Robert K. Tanaka Jr. PLY

Personal information
- Born: 11 January 2000 (age 26) Denver, Colorado, United States
- Education: M.S. Applied Economics and Econometrics B.S. Economics and Mathematics
- Weight: 66 X kg

Sport
- Country: United States
- Sport: Paralympic judo
- Disability: Albinism
- Disability class: B3
- Club: Ju Shin Kan Judo Academy, Denver Judo, Denver Buddhist Temple Judo Dojo, Sawtelle Judo Dojo
- Coached by: Stephen Moore, Heidi Moore, Paul Truong, Kenji Osugi
- Retired: 2021

Medal record
Paralympic judo
Representing United States
IBSA Pan Am Judo Championships
| Bronze medal – third place | 2020 Montreal | Men's -66kg |

= Robert Tanaka =

American Paralympic judoka

Robert Kazuo Tanaka Jr. (born January 11, 2000) is a Paralympic judoka and represented Team USA in the 2020 Tokyo Summer Paralympic Games.

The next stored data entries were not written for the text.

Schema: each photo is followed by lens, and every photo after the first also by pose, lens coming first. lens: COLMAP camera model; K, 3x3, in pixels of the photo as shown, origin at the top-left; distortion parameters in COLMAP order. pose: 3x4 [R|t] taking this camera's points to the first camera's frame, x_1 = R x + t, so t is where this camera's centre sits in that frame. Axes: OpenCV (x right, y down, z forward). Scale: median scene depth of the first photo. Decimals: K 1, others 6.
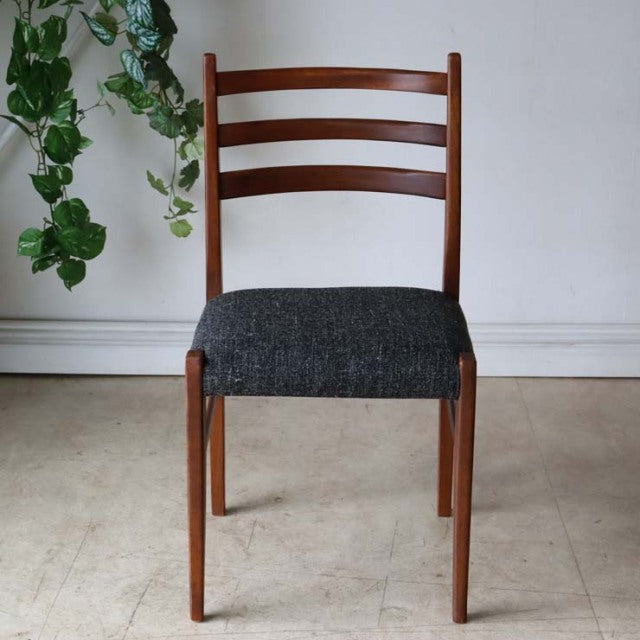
lens RADIAL K [[1381.4, 0, 323.8], [0, 1381.4, 315.0], [0, 0, 1]] dist [0.014678, 0.000000]
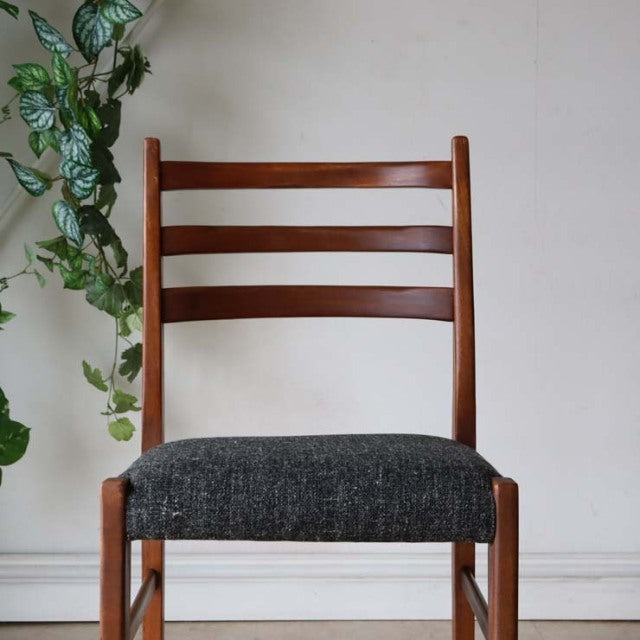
lens RADIAL K [[1324.3, 0, 319.2], [0, 1324.3, 321.8], [0, 0, 1]] dist [0.028263, 0.000000]
pose [[0.999711, -0.003814, 0.023749, -0.005051], [0.009960, 0.964365, -0.264388, 0.111416], [-0.021895, 0.264548, 0.964124, 0.282724]]
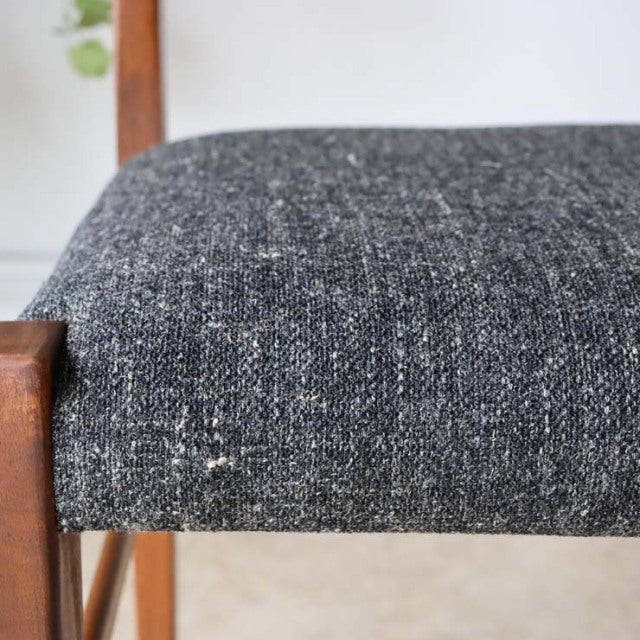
lens RADIAL K [[1381.4, 0, 322.3], [0, 1381.4, 320.9], [0, 0, 1]] dist [0.014678, 0.000000]
pose [[0.999774, 0.000725, 0.021268, -0.043237], [-0.001428, 0.999452, 0.033066, 0.015561], [-0.021233, -0.033089, 0.999227, 0.672713]]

Tanaka is a 2020 IBSA Pan American bronze medalist and finished top 5 in both the 2018 IBSA World Games (Lisbon, Portugal) and the 2019 IBSA World Games (Fort Wayne, Indiana).

Tanaka was born with albinism, the cause of his visual impairment. Originally from Denver, Tanaka started Judo at the age of 5 at Denver Judo. His coaches, Heidi and Scoot Moore, would go on to sit in his coaching chair in the 2020 Paralympic Games. Throughout his career, he also trained at Denver Buddhist Judo Dojo, Ju Shin Kan Judo Academy (Paul Truong), and Sawtelle Judo Dojo (Kenji Osugi).

After the Tokyo Games, Tanaka was retired from Para Judo as he no longer classified under the new IBSA vision classifications for Paris 2024.